Whenever a visiting jazz great came to a Monday-night show at Kuumbwa Jazz Center, more likely than not, Smith Dobson was the pianist of choice. "He was always our first-call guy for the rhythm section," says Tim Jackson, director of Santa Cruz's Kuumbwa Jazz Center and general manager of the Monterey Jazz Festival.
Smith was a regular at both venues for many years and was honored at last year's Monterey Festival. He also frequently performed with his wife, vocalist Gail, daughter, Sasha, and son, Smith Jr., as the Dobson Family Band, often in the most accessible places--I once remember seeing them on a sunny afternoon in the courtyard at the Aptos Center. His love of music led him into teaching as well--he was one of the founders of the San Jose Summer Jazz Camp and an instructor at UCSC. Smith Dobson was indispensable to our musical lives.
And so it was deeply shocking to learn that Dobson had died in a solo car crash last Friday on Highway 85. Characteristically, the tireless musician was returning to his home in Santa Cruz from a gig over the hill. He was 54.
Jackson recalls that Smith and Gail Dobson performed on the opening weekend at the Kuumbwa Jazz Center in 1977 and shortly thereafter relocated to Santa Cruz, which meant "that someone special, someone of his caliber, was moving into the area." In addition to his innumerable appearances at Kuumbwa, Dobson also organized the Jazz Series at the Garden City club, a program that brought Kuumbwa-style concerts to the San Jose Area from 1981 until the late 1990s.
Smith Dobson was born in Stockton, Calif. His mother was a jazz vocalist, and his father played both the piano and the accordion. In an interview last year with Metro Santa Cruz, Dobson recalled, "I was learning about harmony even before I could talk, singing along with my mother. My real love and interest has always been harmony and how it moves around. The first time I heard some good bebop, must have been Charlie Parker. I was around 7 or 8, and it just took my head off."

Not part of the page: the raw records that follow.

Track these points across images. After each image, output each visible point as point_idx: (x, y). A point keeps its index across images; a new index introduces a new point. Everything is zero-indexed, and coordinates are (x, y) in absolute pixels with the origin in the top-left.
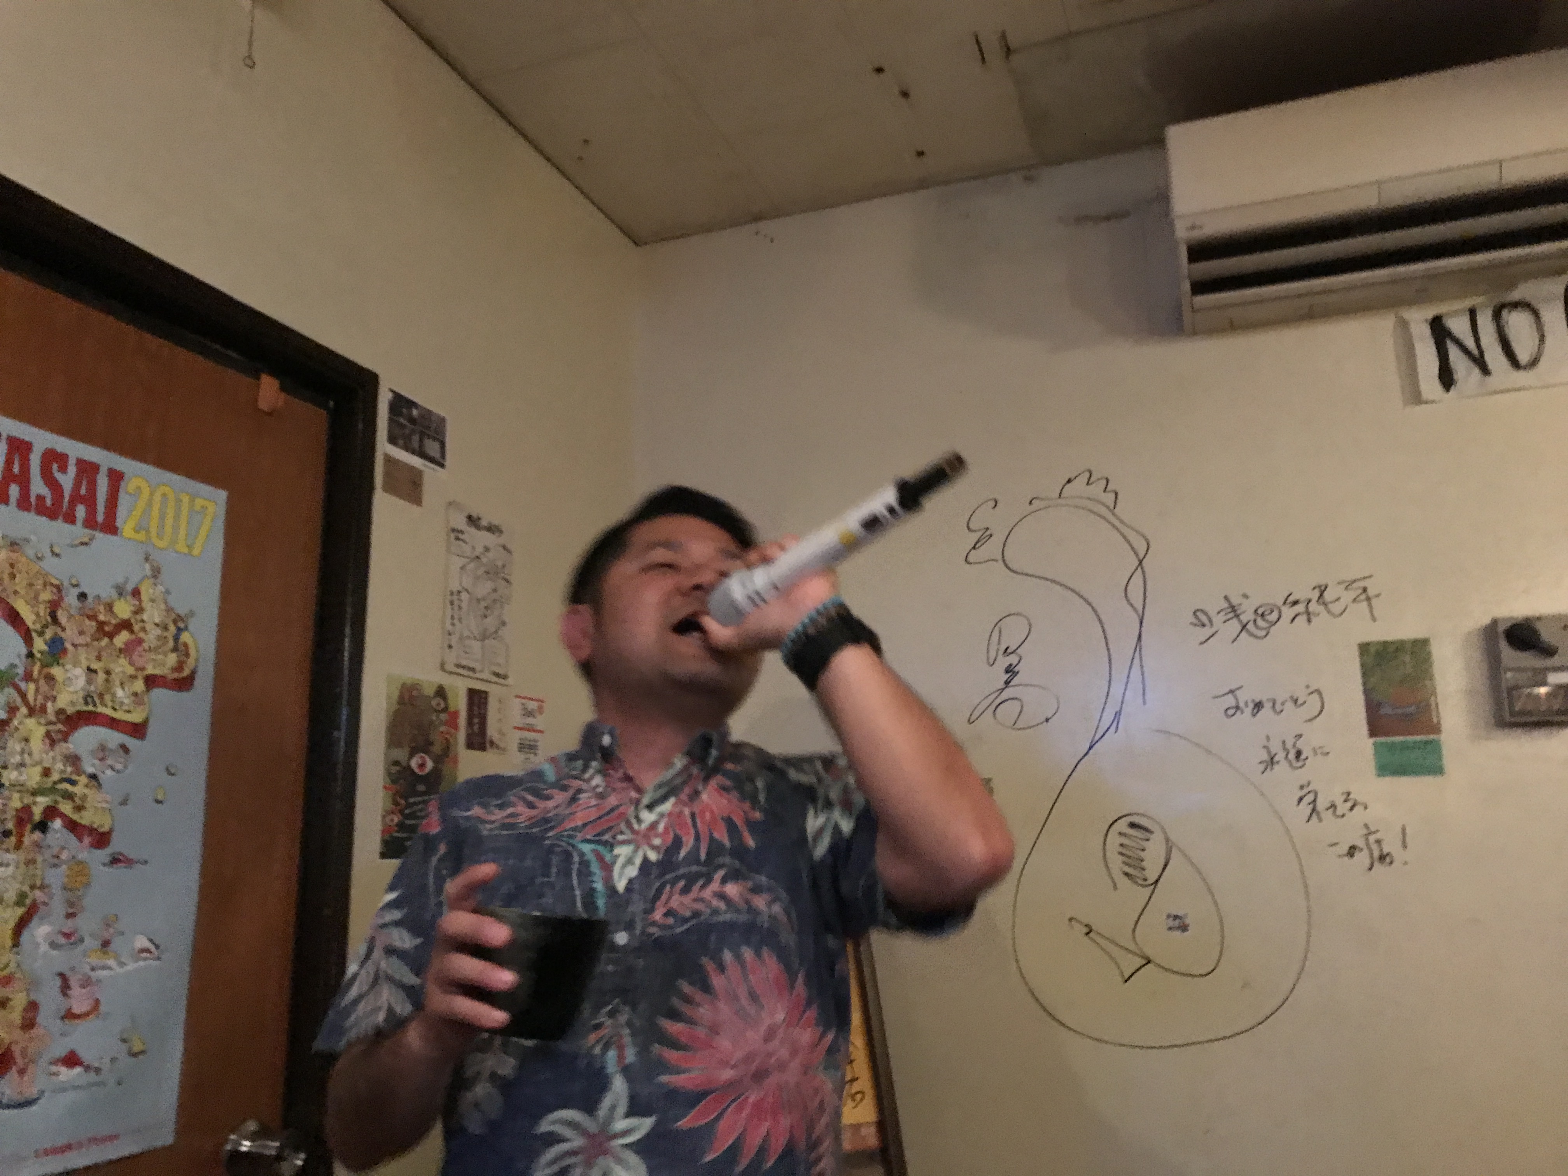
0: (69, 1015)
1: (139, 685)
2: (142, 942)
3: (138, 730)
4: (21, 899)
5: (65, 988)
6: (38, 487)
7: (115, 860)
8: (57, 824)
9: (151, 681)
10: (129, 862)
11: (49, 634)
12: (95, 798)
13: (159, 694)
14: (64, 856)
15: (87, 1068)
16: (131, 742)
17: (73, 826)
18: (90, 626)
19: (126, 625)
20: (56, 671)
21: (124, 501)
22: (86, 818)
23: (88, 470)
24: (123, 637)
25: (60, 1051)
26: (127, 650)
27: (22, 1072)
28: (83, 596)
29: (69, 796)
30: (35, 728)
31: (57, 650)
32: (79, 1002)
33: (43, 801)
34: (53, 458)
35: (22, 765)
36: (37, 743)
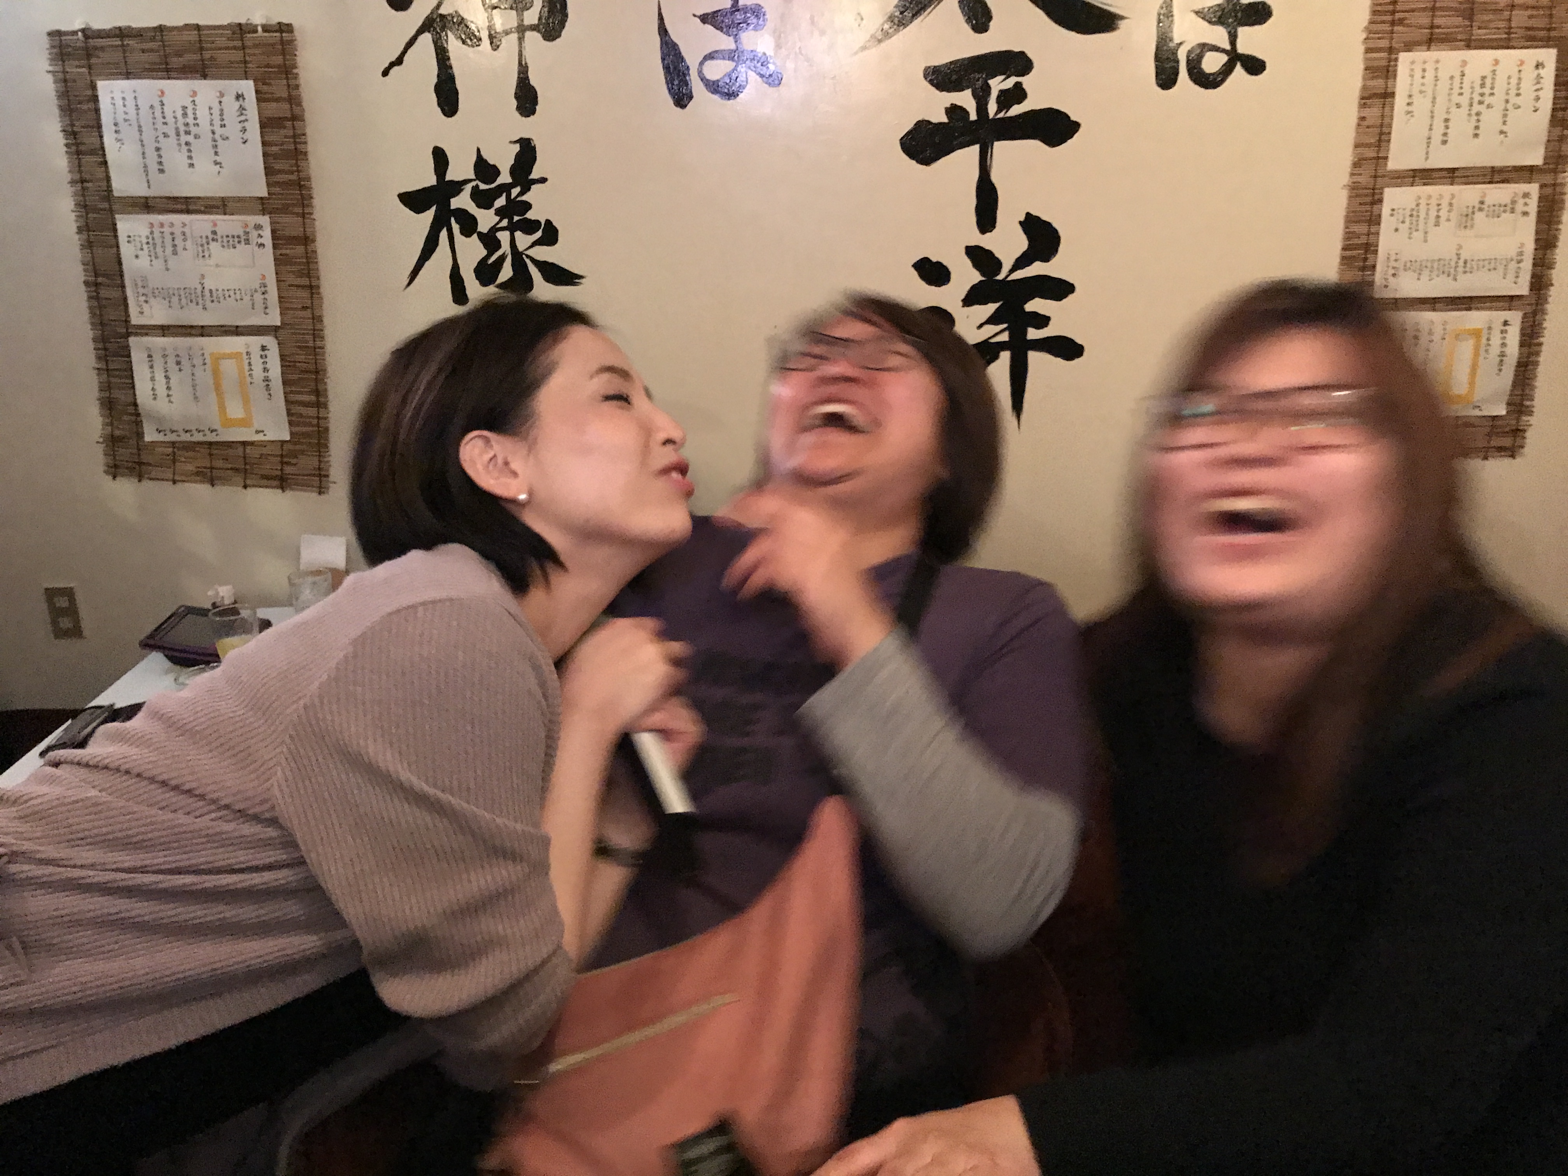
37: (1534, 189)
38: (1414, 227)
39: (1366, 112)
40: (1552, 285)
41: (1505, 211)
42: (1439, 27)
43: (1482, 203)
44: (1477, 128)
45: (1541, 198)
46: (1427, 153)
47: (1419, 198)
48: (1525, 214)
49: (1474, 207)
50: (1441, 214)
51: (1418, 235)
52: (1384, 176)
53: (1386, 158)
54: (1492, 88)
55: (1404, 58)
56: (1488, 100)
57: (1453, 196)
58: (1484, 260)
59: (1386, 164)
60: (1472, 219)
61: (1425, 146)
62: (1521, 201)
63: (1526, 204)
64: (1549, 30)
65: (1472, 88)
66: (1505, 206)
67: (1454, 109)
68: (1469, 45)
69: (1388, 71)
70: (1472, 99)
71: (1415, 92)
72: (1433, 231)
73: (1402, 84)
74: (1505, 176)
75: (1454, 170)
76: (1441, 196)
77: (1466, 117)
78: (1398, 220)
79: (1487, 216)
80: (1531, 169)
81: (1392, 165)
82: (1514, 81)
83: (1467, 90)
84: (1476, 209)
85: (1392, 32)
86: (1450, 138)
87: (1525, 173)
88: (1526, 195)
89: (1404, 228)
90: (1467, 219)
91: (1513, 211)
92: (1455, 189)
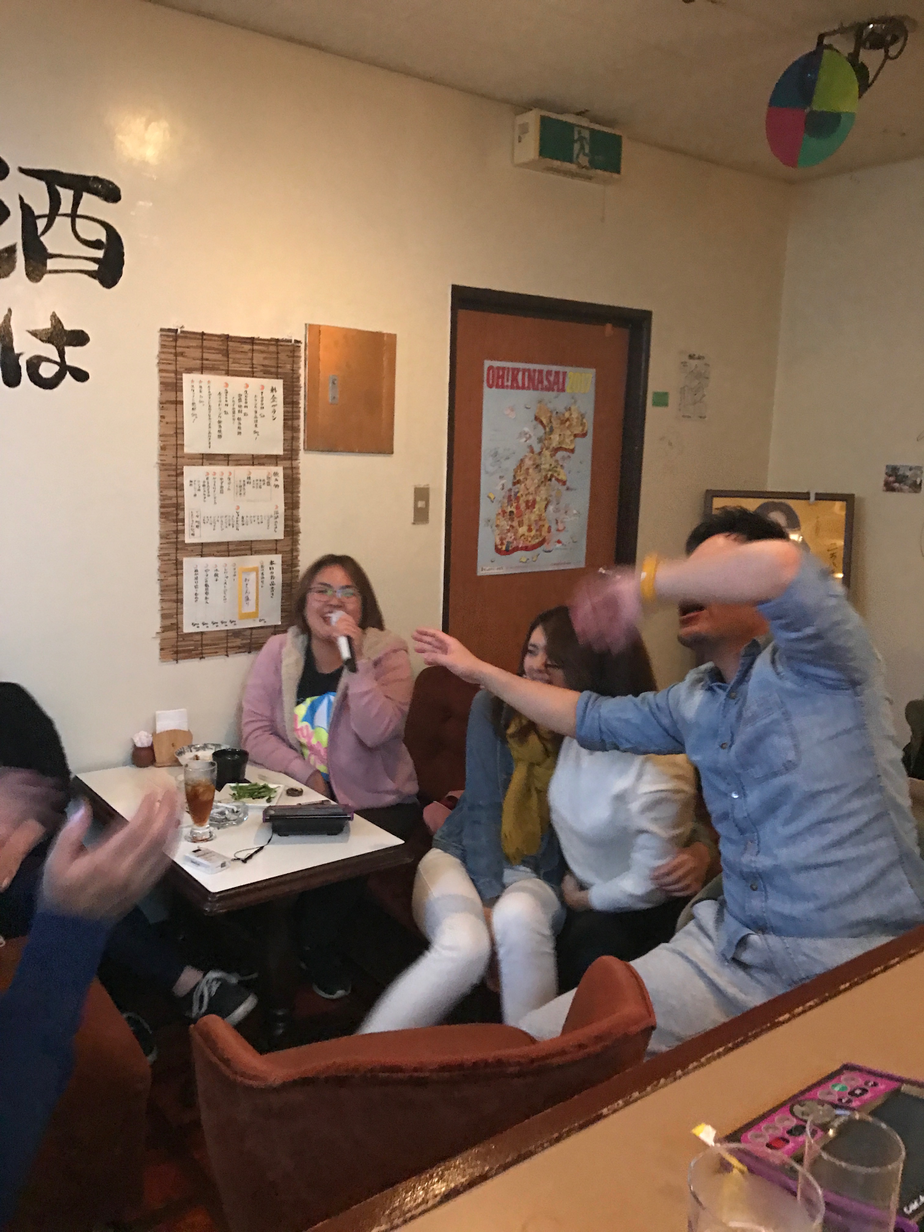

In the late '60s, Dobson performed with the Airmen of Note, an Air Force jazz outfit that recorded with Cannonball and Nat Adderley, Joe Pass, Clark Terry and Joe Williams among others. Over the years, Dobson provided rhythm support for a host of jazz stars, such as Stan Getz, Herb Ellis, Red Holloway, Toots Thielmans, Joe Henderson and, most notably, Bobby Hutcherson, with whom Dobson collaborated for 11 years.
"His music was a lot like him," Jackson says. "There was a lot of humanity in his music. He had a way of reaching people. He was like that off the bandstand as well. He was extremely encouraging to all musicians. It really comes down to that humanity that he had. More than the notes, it was the feeling he generated on the bandstand."
Dobson passing is already having a profound effect on the local musical scene. Big-band leader and jazz educator Ray Brown of Cabrillo College, who frequently performed with Dobson, says, "I lost my best friend and my favorite musician to play with. As a person he always had the brightest outlook about everything, especially when he sat down behind the piano."
A memorial service for Smith Dobson is planned for Thursday (April 26) at 1pm at Oakwood Memorial Chapel, 3301 Paul Sweet Road, Santa Cruz.